I presently work in Sparkling 92.3FM in Calabar, Cross River State, as News Anchor and talk show host, conducting in-depth reporting and presenting issues on politics and good governance at local government, state and national levels.

To promote Fact Checking, I co-created a 15 minutes segment on my daily show to fact check the veracity of claims reported on our platforms. This is in collaboration with Africa Check. Besides, at the height of the Covid-19 pandemic, I created a health program connecting medical experts with the public, especially people at the grassroots level in dire need of information to make the right health decisions. I continue to research, report and produce the program.

I was recently certified a solutions journalist by the Solutions Journalism Network after investigating and broadcasting solutions stories on lack of good sanitary conditions in some communities in Cross River State.

As a speaker on a visit to Chanis Academy secondary school in Calabar, Crossriver State on the occasion of the International Day of the Girl Child in 2022 on career planning. PC: Bassey.

Interestingly, Vanessa is also the Host of Impact Africa Podcast & Impact Africa webinar series by Faithflows, dedicated to educate, empower and equip young people with requisite skills and information by providing a platform for interaction with industry leaders and experts.

What do you think radio broadcast programming and management needs to do better?

Investing in building the capacity of individuals who commit and work with them.

Who are those in the industry you look up to that helps shape your approach to broadcasting?

I have always admired Sandra Ezekwesili. She was with Nigeria Info.

What struggles do young journalists experience and what kind of support do they need?

The struggles we face is trying to find a niche that we can fit in well. Having to pursue solely our own professional development without the input of our employers. Lack of proper renumeration. For some, lack of access to opportunities and mentorship.

The support we need; we need Mentors to help us navigate the rigours experienced during the early-start of our careers. We need a community where opportunities and trainings can be found. We need funding for some of the creative approach we want to adopt in our work. We also need better renumeration. Most of all, we need motivation.

What tools do you use on the job?

I use Google apps like google docs, drive, etc. Audio editing apps like Adobe audition. Video editing apps like inshot, caput.

I have used the Internet and social media platforms like X formerly twitter, Facebook to stay ahead and relevant more recently LinkedIn.

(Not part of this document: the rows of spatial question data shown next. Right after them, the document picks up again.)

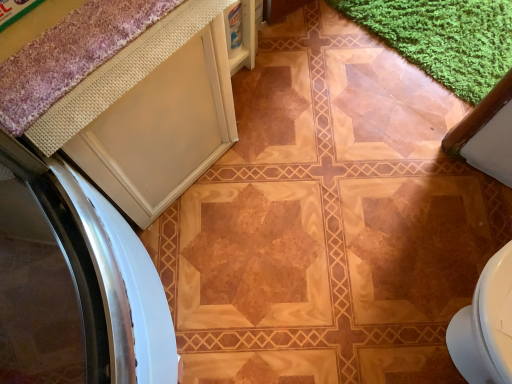
Question: Does point (132, 8) appear closer or farther from the camera than point (130, 206)?

Choices:
 (A) closer
 (B) farther

Answer: (A)

Question: Is purple textured bath mat at upper left situated inside white matte cabinet at upper left or outside?

Choices:
 (A) outside
 (B) inside

Answer: (A)

Question: Would you say purple textured bath mat at upper left is to the left or to the right of white matte cabinet at upper left in the picture?

Choices:
 (A) right
 (B) left

Answer: (A)

Question: Is point (222, 117) positioned closer to the camera than point (18, 64)?

Choices:
 (A) farther
 (B) closer

Answer: (A)

Question: In the image, is white matte cabinet at upper left positioned in front of or behind purple textured bath mat at upper left?

Choices:
 (A) front
 (B) behind

Answer: (B)

Question: In terms of height, does white matte cabinet at upper left look taller or shorter compared to purple textured bath mat at upper left?

Choices:
 (A) tall
 (B) short

Answer: (A)

Question: Considering the positions of white matte cabinet at upper left and purple textured bath mat at upper left in the image, is white matte cabinet at upper left wider or thinner than purple textured bath mat at upper left?

Choices:
 (A) wide
 (B) thin

Answer: (A)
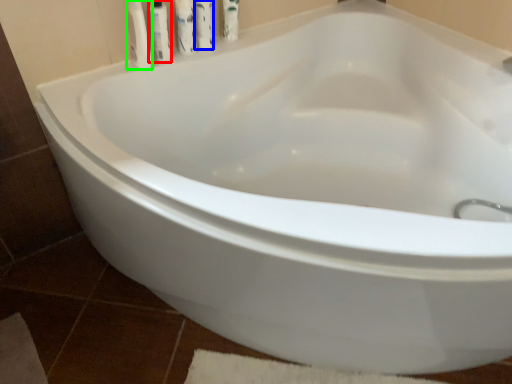
Question: Which object is the closest to the toiletry (highlighted by a red box)? Choose among these: cleaning product (highlighted by a blue box) or toiletry (highlighted by a green box).

Choices:
 (A) cleaning product
 (B) toiletry

Answer: (B)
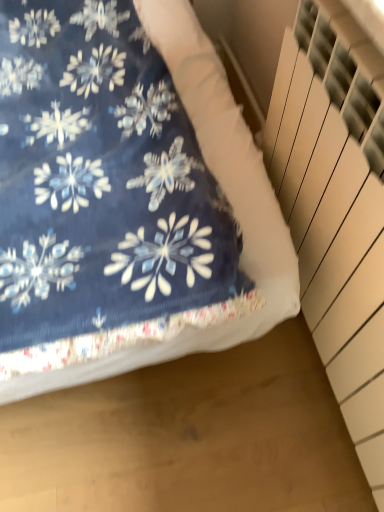
Measure the distance between point (320,192) and camera.

Point (320,192) is 82.50 centimeters from camera.

Describe the element at coordinates (336, 207) in the screenshot. I see `white textured stairwell at right` at that location.

In order to face white textured stairwell at right, should I rotate leftwards or rightwards?

To face it directly, rotate right by 20.121 degrees.

The image size is (384, 512). I want to click on white textured stairwell at right, so click(x=336, y=207).

Describe the element at coordinates (127, 197) in the screenshot. I see `navy blue fabric at upper left` at that location.

In order to face navy blue fabric at upper left, should I rotate leftwards or rightwards?

To face it directly, rotate left by 14.465 degrees.

At what (x,y) coordinates should I click in order to perform the action: click on navy blue fabric at upper left. Please return your answer as a coordinate pair (x, y). Image resolution: width=384 pixels, height=512 pixels. Looking at the image, I should click on (127, 197).

Locate an element on the screen. This screenshot has width=384, height=512. white textured stairwell at right is located at coordinates (336, 207).

Does white textured stairwell at right appear on the right side of navy blue fabric at upper left?

Yes, white textured stairwell at right is to the right of navy blue fabric at upper left.

Is white textured stairwell at right positioned before navy blue fabric at upper left?

Yes, it is in front of navy blue fabric at upper left.

Does point (296, 222) lie behind point (57, 117)?

Yes, it is.

From the image's perspective, is white textured stairwell at right on top of navy blue fabric at upper left?

Incorrect, from the image's perspective, white textured stairwell at right is lower than navy blue fabric at upper left.

From a real-world perspective, relative to navy blue fabric at upper left, is white textured stairwell at right vertically above or below?

white textured stairwell at right is above navy blue fabric at upper left.

Between white textured stairwell at right and navy blue fabric at upper left, which one has larger width?

navy blue fabric at upper left.

Who is shorter, white textured stairwell at right or navy blue fabric at upper left?

Standing shorter between the two is white textured stairwell at right.

Can you confirm if white textured stairwell at right is bigger than navy blue fabric at upper left?

Incorrect, white textured stairwell at right is not larger than navy blue fabric at upper left.

Can we say white textured stairwell at right lies outside navy blue fabric at upper left?

That's correct, white textured stairwell at right is outside of navy blue fabric at upper left.

Are white textured stairwell at right and navy blue fabric at upper left beside each other?

white textured stairwell at right is not next to navy blue fabric at upper left, and they're not touching.

Is white textured stairwell at right facing away from navy blue fabric at upper left?

→ No, white textured stairwell at right is not facing away from navy blue fabric at upper left.

How different are the orientations of white textured stairwell at right and navy blue fabric at upper left in degrees?

The facing directions of white textured stairwell at right and navy blue fabric at upper left are 88.1 degrees apart.

Measure the distance between white textured stairwell at right and navy blue fabric at upper left.

A distance of 11.98 inches exists between white textured stairwell at right and navy blue fabric at upper left.

There is a navy blue fabric at upper left. Where is `stairwell above it (from a real-world perspective)`? The height and width of the screenshot is (512, 384). stairwell above it (from a real-world perspective) is located at coordinates (336, 207).

Would you say navy blue fabric at upper left is to the left or to the right of white textured stairwell at right in the picture?

navy blue fabric at upper left is positioned on white textured stairwell at right's left side.

Who is more distant, navy blue fabric at upper left or white textured stairwell at right?

navy blue fabric at upper left is further from the camera.

Is point (192, 147) positioned behind point (342, 202)?

That is True.

From the image's perspective, does navy blue fabric at upper left appear lower than white textured stairwell at right?

No, from the image's perspective, navy blue fabric at upper left is not beneath white textured stairwell at right.

From a real-world perspective, does navy blue fabric at upper left stand above white textured stairwell at right?

No, from a real-world perspective, navy blue fabric at upper left is not over white textured stairwell at right

Which object is wider, navy blue fabric at upper left or white textured stairwell at right?

navy blue fabric at upper left is wider.

Is navy blue fabric at upper left shorter than white textured stairwell at right?

No, navy blue fabric at upper left is not shorter than white textured stairwell at right.

Looking at this image, does navy blue fabric at upper left have a larger size compared to white textured stairwell at right?

Indeed, navy blue fabric at upper left has a larger size compared to white textured stairwell at right.

Is white textured stairwell at right located within navy blue fabric at upper left?

No, navy blue fabric at upper left does not contain white textured stairwell at right.

Would you say navy blue fabric at upper left is a long distance from white textured stairwell at right?

navy blue fabric at upper left is actually quite close to white textured stairwell at right.

Is navy blue fabric at upper left looking in the opposite direction of white textured stairwell at right?

That's not correct — navy blue fabric at upper left is not looking away from white textured stairwell at right.

Can you tell me how much navy blue fabric at upper left and white textured stairwell at right differ in facing direction?

88.1 degrees separate the facing orientations of navy blue fabric at upper left and white textured stairwell at right.

How far apart are navy blue fabric at upper left and white textured stairwell at right?

The distance of navy blue fabric at upper left from white textured stairwell at right is 11.98 inches.

At what (x,y) coordinates should I click in order to perform the action: click on bed beneath the white textured stairwell at right (from a real-world perspective). Please return your answer as a coordinate pair (x, y). This screenshot has height=512, width=384. Looking at the image, I should click on (127, 197).

Where is `bed above the white textured stairwell at right (from the image's perspective)`? This screenshot has width=384, height=512. bed above the white textured stairwell at right (from the image's perspective) is located at coordinates (127, 197).

Where is `bed that appears behind the white textured stairwell at right`? This screenshot has width=384, height=512. bed that appears behind the white textured stairwell at right is located at coordinates (127, 197).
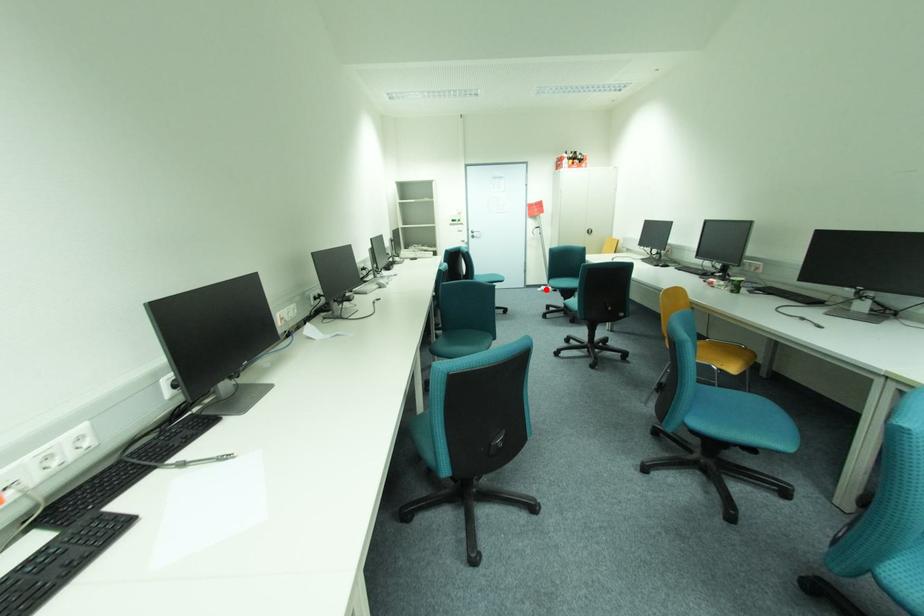
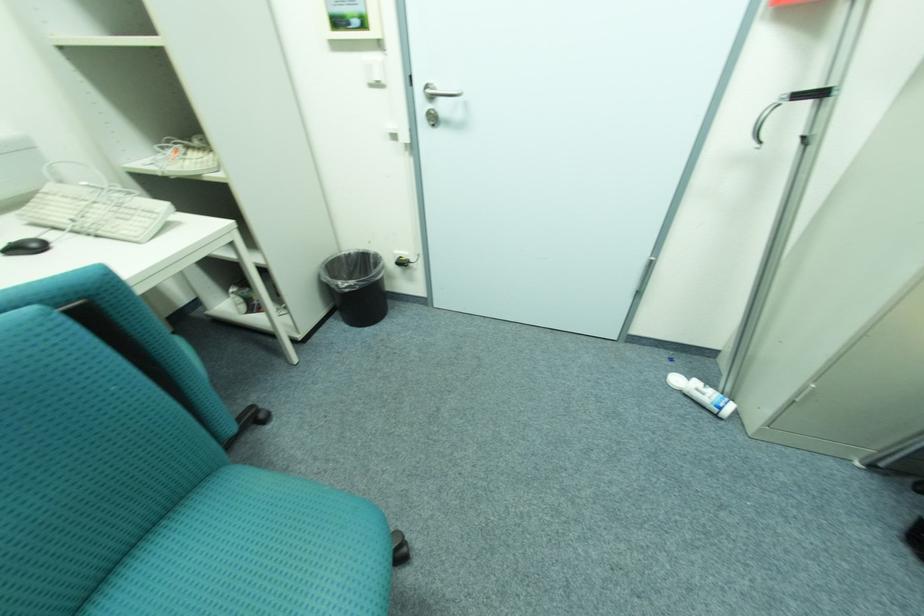
Where in the second image is the point corresponding to the highlighted location from the first image?

(683, 381)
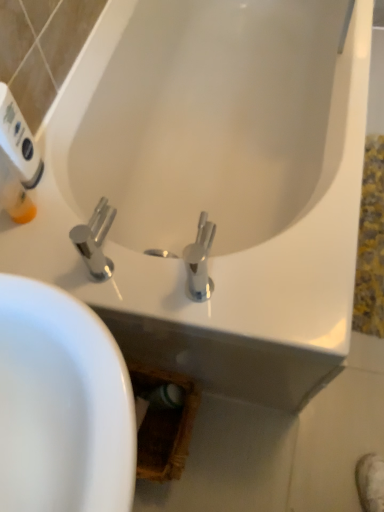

I have also joined a few international communities for journalists to stay ahead.

Radio Anchor and Podcaster, Vanessa Ukamaka Richard Bassey. Pic: Bassey.

Tell us what your plan looks in the next 2-5 years.

In the next 2-5 years, I want to transcend to Television broadcasting. Run a podcast dedicated to timely and accurate health information that will be a go-to place for people to get the right health education that will influence change. I want to attend national snf and international fellowships for journalists. Possibly begin a masters degree in health journalism.

What do you think makes your generation of Journos lucky in this digital age?

My generation is lucky because we have an array of digital tools that can make our work easier. These tools also give us a wider reach. Hence, we have to leverage these tools to intentionally shape the information landscape while also navigating the challenges these tools come with. We also have to confront misinformation and fake news constructively.